[Records]
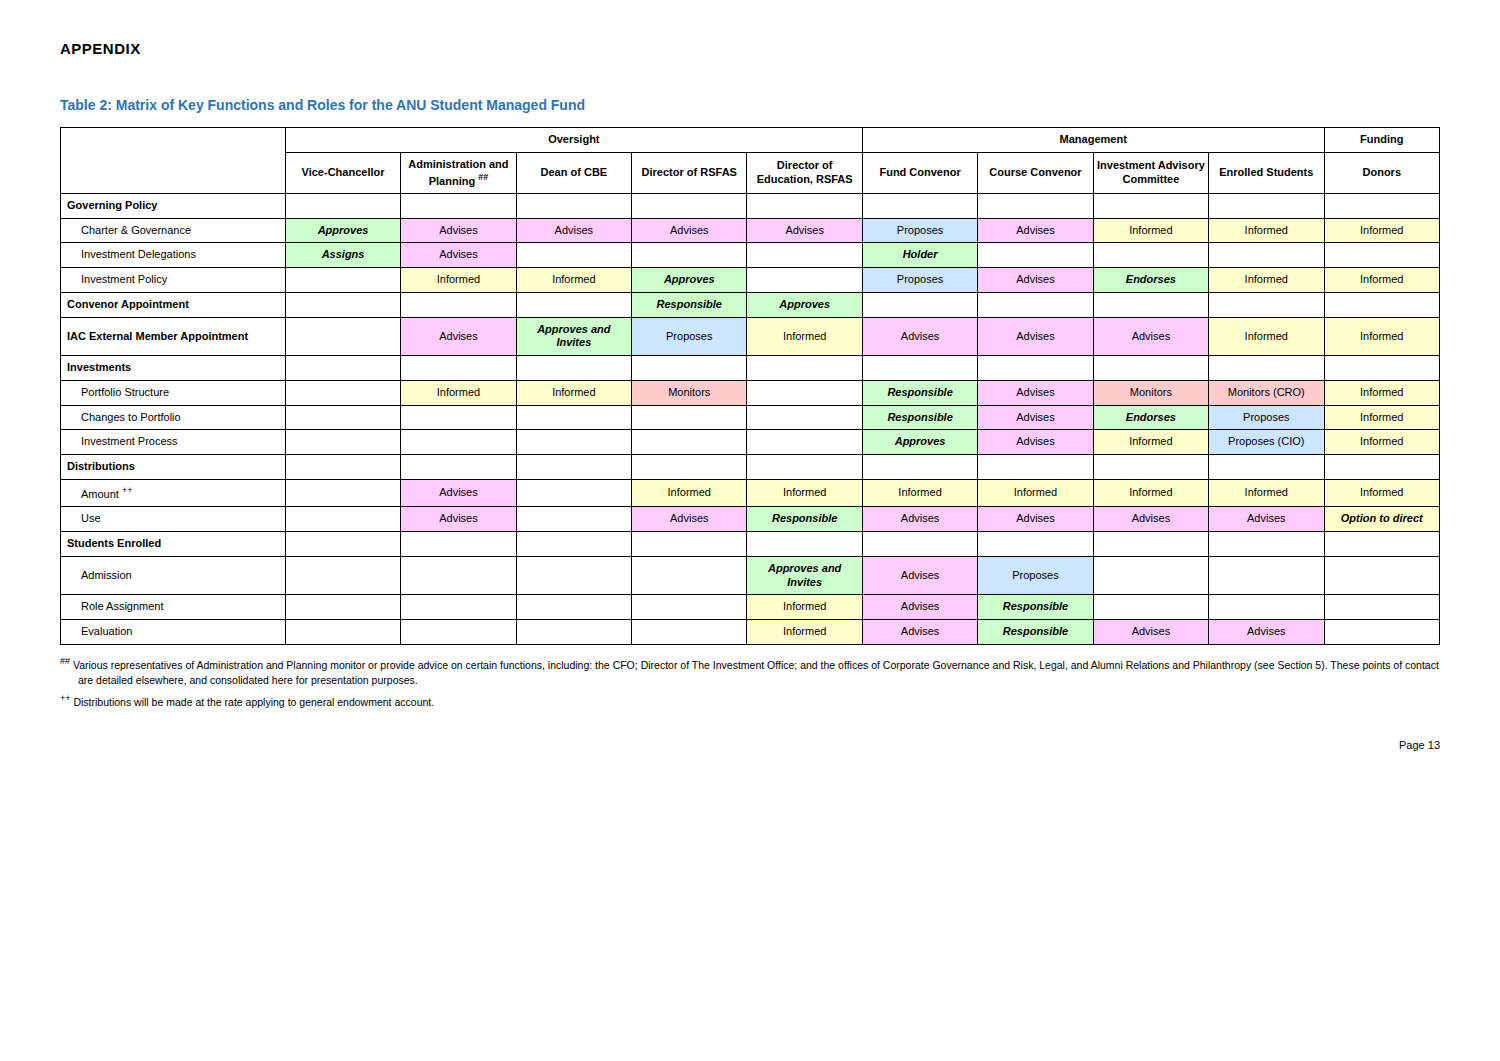APPENDIX
Table 2: Matrix of Key Functions and Roles for the ANU Student Managed Fund
| | Oversight | Management | Funding |
| --- | --- | --- | --- |
| Vice-Chancellor | Administration and Planning ## | Dean of CBE | Director of RSFAS | Director of Education, RSFAS | Fund Convenor | Course Convenor | Investment Advisory Committee | Enrolled Students | Donors |
| Governing Policy | | | | | | | | | | |
| Charter & Governance | Approves | Advises | Advises | Advises | Advises | Proposes | Advises | Informed | Informed | Informed |
| Investment Delegations | Assigns | Advises | | | | Holder | | | | |
| Investment Policy | | Informed | Informed | Approves | | Proposes | Advises | Endorses | Informed | Informed |
| Convenor Appointment | | | | Responsible | Approves | | | | | |
| IAC External Member Appointment | | Advises | Approves and Invites | Proposes | Informed | Advises | Advises | Advises | Informed | Informed |
| Investments | | | | | | | | | | |
| Portfolio Structure | | Informed | Informed | Monitors | | Responsible | Advises | Monitors | Monitors (CRO) | Informed |
| Changes to Portfolio | | | | | | Responsible | Advises | Endorses | Proposes | Informed |
| Investment Process | | | | | | Approves | Advises | Informed | Proposes (CIO) | Informed |
| Distributions | | | | | | | | | | |
| Amount ++ | | Advises | | Informed | Informed | Informed | Informed | Informed | Informed | Informed |
| Use | | Advises | | Advises | Responsible | Advises | Advises | Advises | Advises | Option to direct |
| Students Enrolled | | | | | | | | | | |
| Admission | | | | | Approves and Invites | Advises | Proposes | | | |
| Role Assignment | | | | | Informed | Advises | Responsible | | | |
| Evaluation | | | | | Informed | Advises | Responsible | Advises | Advises | |
## Various representatives of Administration and Planning monitor or provide advice on certain functions, including: the CFO; Director of The Investment Office; and the offices of Corporate Governance and Risk, Legal, and Alumni Relations and Philanthropy (see Section 5). These points of contact are detailed elsewhere, and consolidated here for presentation purposes.
++ Distributions will be made at the rate applying to general endowment account.
Page 13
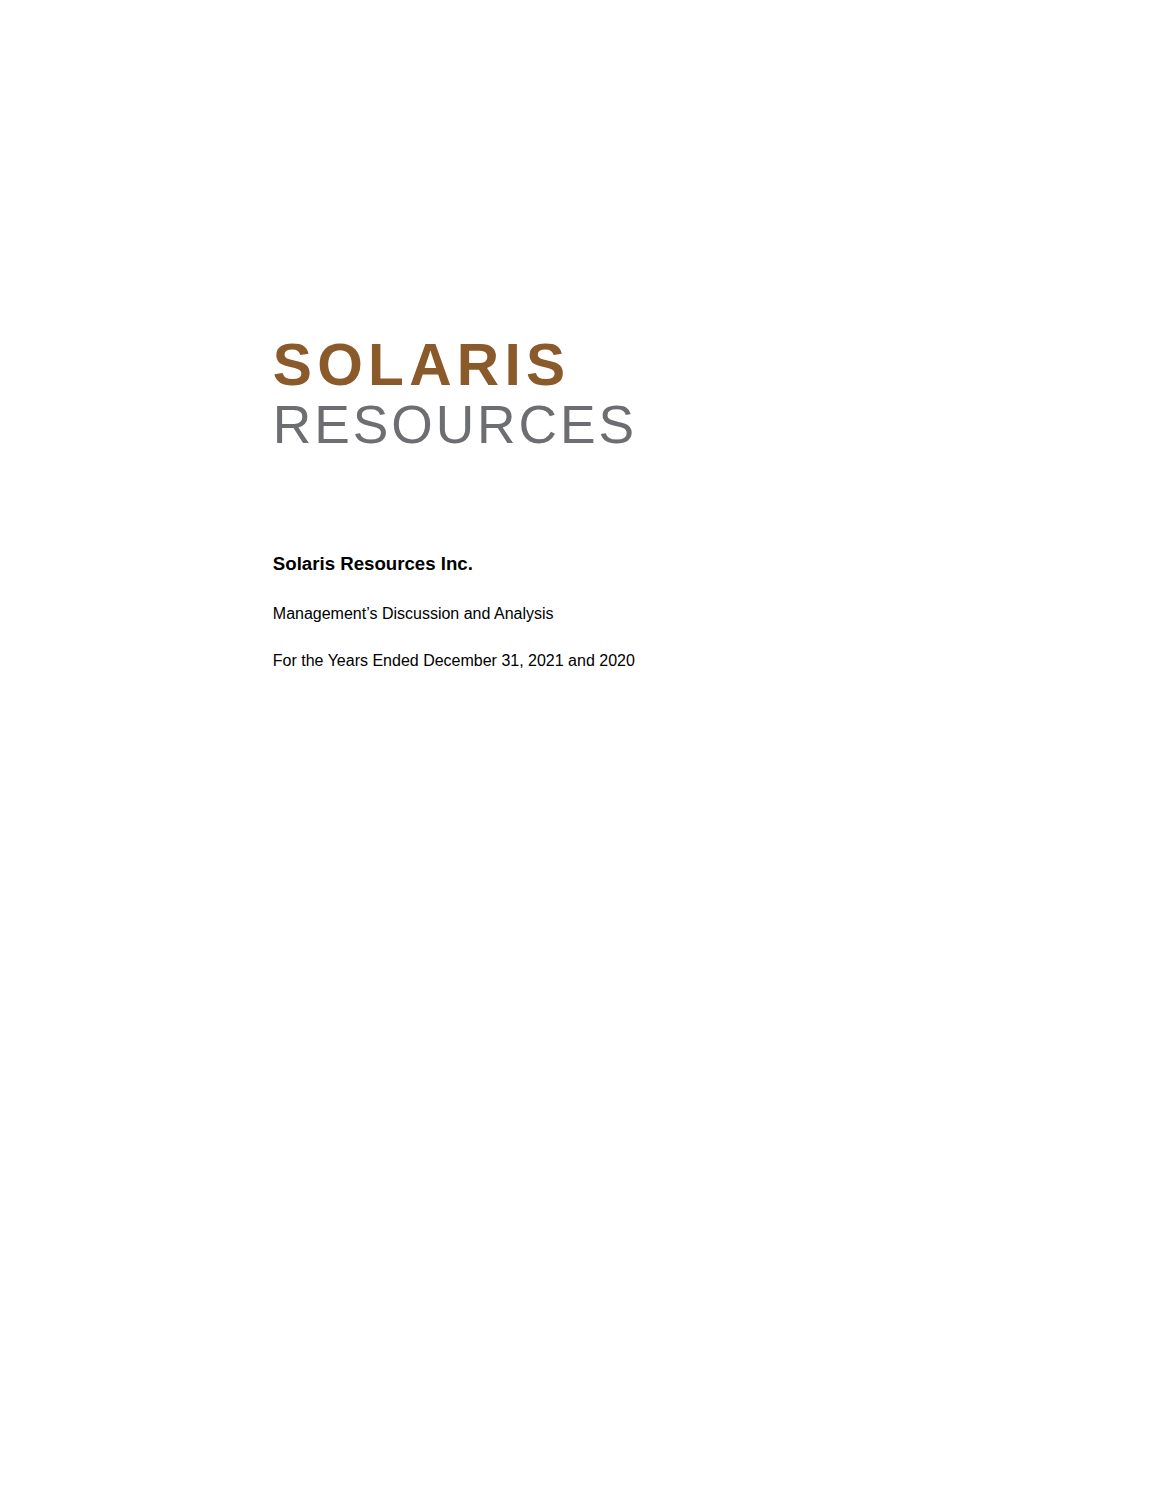SOLARIS RESOURCES
Solaris Resources Inc.
Management’s Discussion and Analysis
For the Years Ended December 31, 2021 and 2020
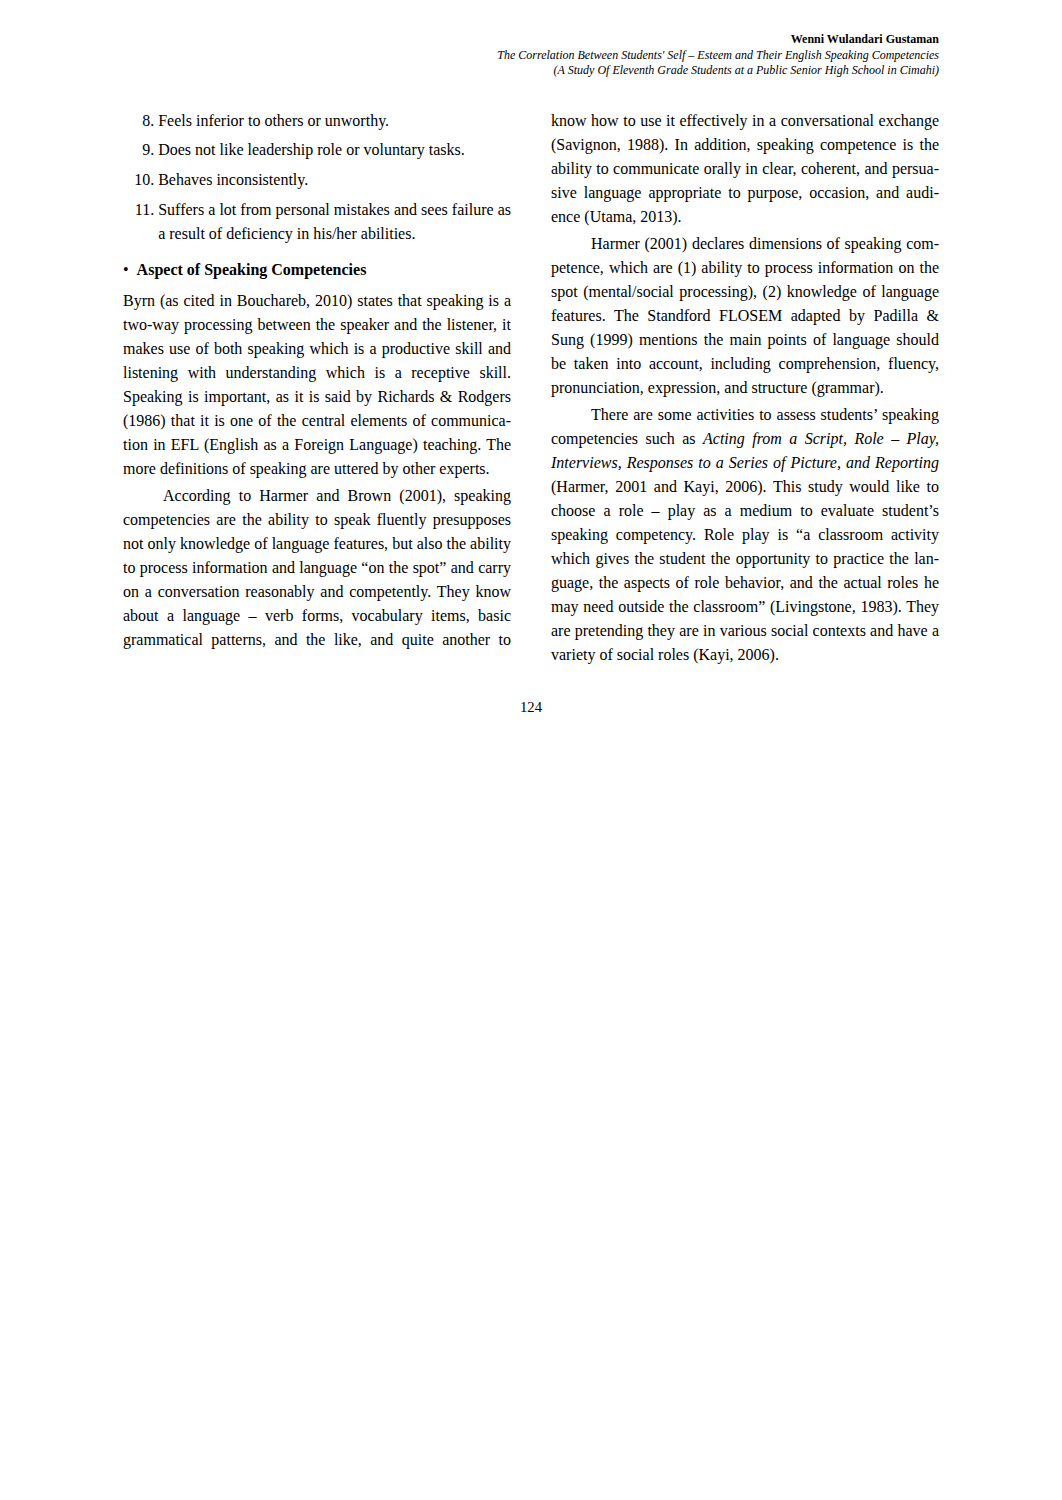Wenni Wulandari Gustaman
The Correlation Between Students' Self – Esteem and Their English Speaking Competencies
(A Study Of Eleventh Grade Students at a Public Senior High School in Cimahi)
Feels inferior to others or unworthy.
Does not like leadership role or voluntary tasks.
Behaves inconsistently.
Suffers a lot from personal mistakes and sees failure as a result of deficiency in his/her abilities.
Aspect of Speaking Competencies
Byrn (as cited in Bouchareb, 2010) states that speaking is a two-way processing between the speaker and the listener, it makes use of both speaking which is a productive skill and listening with understanding which is a receptive skill. Speaking is important, as it is said by Richards & Rodgers (1986) that it is one of the central elements of communication in EFL (English as a Foreign Language) teaching. The more definitions of speaking are uttered by other experts.
According to Harmer and Brown (2001), speaking competencies are the ability to speak fluently presupposes not only knowledge of language features, but also the ability to process information and language “on the spot” and carry on a conversation reasonably and competently. They know about a language – verb forms, vocabulary items, basic grammatical patterns, and the like, and quite another to know how to use it effectively in a conversational exchange (Savignon, 1988). In addition, speaking competence is the ability to communicate orally in clear, coherent, and persuasive language appropriate to purpose, occasion, and audience (Utama, 2013).
Harmer (2001) declares dimensions of speaking competence, which are (1) ability to process information on the spot (mental/social processing), (2) knowledge of language features. The Standford FLOSEM adapted by Padilla & Sung (1999) mentions the main points of language should be taken into account, including comprehension, fluency, pronunciation, expression, and structure (grammar).
There are some activities to assess students’ speaking competencies such as Acting from a Script, Role – Play, Interviews, Responses to a Series of Picture, and Reporting (Harmer, 2001 and Kayi, 2006). This study would like to choose a role – play as a medium to evaluate student’s speaking competency. Role play is “a classroom activity which gives the student the opportunity to practice the language, the aspects of role behavior, and the actual roles he may need outside the classroom” (Livingstone, 1983). They are pretending they are in various social contexts and have a variety of social roles (Kayi, 2006).
124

[Task prompt] Set down, word for word, the full listing above, and carry over no pictures.

[Solution below]
APPENDIX
Table 2: Matrix of Key Functions and Roles for the ANU Student Managed Fund
| | Oversight | Management | Funding |
| --- | --- | --- | --- |
| Vice-Chancellor | Administration and Planning ## | Dean of CBE | Director of RSFAS | Director of Education, RSFAS | Fund Convenor | Course Convenor | Investment Advisory Committee | Enrolled Students | Donors |
| Governing Policy | | | | | | | | | | |
| Charter & Governance | Approves | Advises | Advises | Advises | Advises | Proposes | Advises | Informed | Informed | Informed |
| Investment Delegations | Assigns | Advises | | | | Holder | | | | |
| Investment Policy | | Informed | Informed | Approves | | Proposes | Advises | Endorses | Informed | Informed |
| Convenor Appointment | | | | Responsible | Approves | | | | | |
| IAC External Member Appointment | | Advises | Approves and Invites | Proposes | Informed | Advises | Advises | Advises | Informed | Informed |
| Investments | | | | | | | | | | |
| Portfolio Structure | | Informed | Informed | Monitors | | Responsible | Advises | Monitors | Monitors (CRO) | Informed |
| Changes to Portfolio | | | | | | Responsible | Advises | Endorses | Proposes | Informed |
| Investment Process | | | | | | Approves | Advises | Informed | Proposes (CIO) | Informed |
| Distributions | | | | | | | | | | |
| Amount ++ | | Advises | | Informed | Informed | Informed | Informed | Informed | Informed | Informed |
| Use | | Advises | | Advises | Responsible | Advises | Advises | Advises | Advises | Option to direct |
| Students Enrolled | | | | | | | | | | |
| Admission | | | | | Approves and Invites | Advises | Proposes | | | |
| Role Assignment | | | | | Informed | Advises | Responsible | | | |
| Evaluation | | | | | Informed | Advises | Responsible | Advises | Advises | |
## Various representatives of Administration and Planning monitor or provide advice on certain functions, including: the CFO; Director of The Investment Office; and the offices of Corporate Governance and Risk, Legal, and Alumni Relations and Philanthropy (see Section 5). These points of contact are detailed elsewhere, and consolidated here for presentation purposes.
++ Distributions will be made at the rate applying to general endowment account.
Page 13
SOLARIS RESOURCES
Solaris Resources Inc.
Management’s Discussion and Analysis
For the Years Ended December 31, 2021 and 2020
Wenni Wulandari Gustaman
The Correlation Between Students' Self – Esteem and Their English Speaking Competencies
(A Study Of Eleventh Grade Students at a Public Senior High School in Cimahi)
Feels inferior to others or unworthy.
Does not like leadership role or voluntary tasks.
Behaves inconsistently.
Suffers a lot from personal mistakes and sees failure as a result of deficiency in his/her abilities.
Aspect of Speaking Competencies
Byrn (as cited in Bouchareb, 2010) states that speaking is a two-way processing between the speaker and the listener, it makes use of both speaking which is a productive skill and listening with understanding which is a receptive skill. Speaking is important, as it is said by Richards & Rodgers (1986) that it is one of the central elements of communication in EFL (English as a Foreign Language) teaching. The more definitions of speaking are uttered by other experts.
According to Harmer and Brown (2001), speaking competencies are the ability to speak fluently presupposes not only knowledge of language features, but also the ability to process information and language “on the spot” and carry on a conversation reasonably and competently. They know about a language – verb forms, vocabulary items, basic grammatical patterns, and the like, and quite another to know how to use it effectively in a conversational exchange (Savignon, 1988). In addition, speaking competence is the ability to communicate orally in clear, coherent, and persuasive language appropriate to purpose, occasion, and audience (Utama, 2013).
Harmer (2001) declares dimensions of speaking competence, which are (1) ability to process information on the spot (mental/social processing), (2) knowledge of language features. The Standford FLOSEM adapted by Padilla & Sung (1999) mentions the main points of language should be taken into account, including comprehension, fluency, pronunciation, expression, and structure (grammar).
There are some activities to assess students’ speaking competencies such as Acting from a Script, Role – Play, Interviews, Responses to a Series of Picture, and Reporting (Harmer, 2001 and Kayi, 2006). This study would like to choose a role – play as a medium to evaluate student’s speaking competency. Role play is “a classroom activity which gives the student the opportunity to practice the language, the aspects of role behavior, and the actual roles he may need outside the classroom” (Livingstone, 1983). They are pretending they are in various social contexts and have a variety of social roles (Kayi, 2006).
124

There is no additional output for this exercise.